== CHALLENGE ==
Substitute "field number" for "collector number" throughout the entries below, leaving every other line and word as it is.

Extracted data entries:
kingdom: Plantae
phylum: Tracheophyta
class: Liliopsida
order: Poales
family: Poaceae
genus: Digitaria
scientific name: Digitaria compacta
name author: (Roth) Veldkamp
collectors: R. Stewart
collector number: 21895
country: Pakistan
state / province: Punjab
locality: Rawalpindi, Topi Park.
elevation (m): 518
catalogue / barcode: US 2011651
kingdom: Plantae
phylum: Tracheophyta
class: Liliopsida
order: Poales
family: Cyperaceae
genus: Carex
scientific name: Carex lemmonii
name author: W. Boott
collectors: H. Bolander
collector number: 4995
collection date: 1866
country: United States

== WORKED SOLUTION ==
kingdom: Plantae
phylum: Tracheophyta
class: Liliopsida
order: Poales
family: Poaceae
genus: Digitaria
scientific name: Digitaria compacta
name author: (Roth) Veldkamp
collectors: R. Stewart
field number: 21895
country: Pakistan
state / province: Punjab
locality: Rawalpindi, Topi Park.
elevation (m): 518
catalogue / barcode: US 2011651
kingdom: Plantae
phylum: Tracheophyta
class: Liliopsida
order: Poales
family: Cyperaceae
genus: Carex
scientific name: Carex lemmonii
name author: W. Boott
collectors: H. Bolander
field number: 4995
collection date: 1866
country: United States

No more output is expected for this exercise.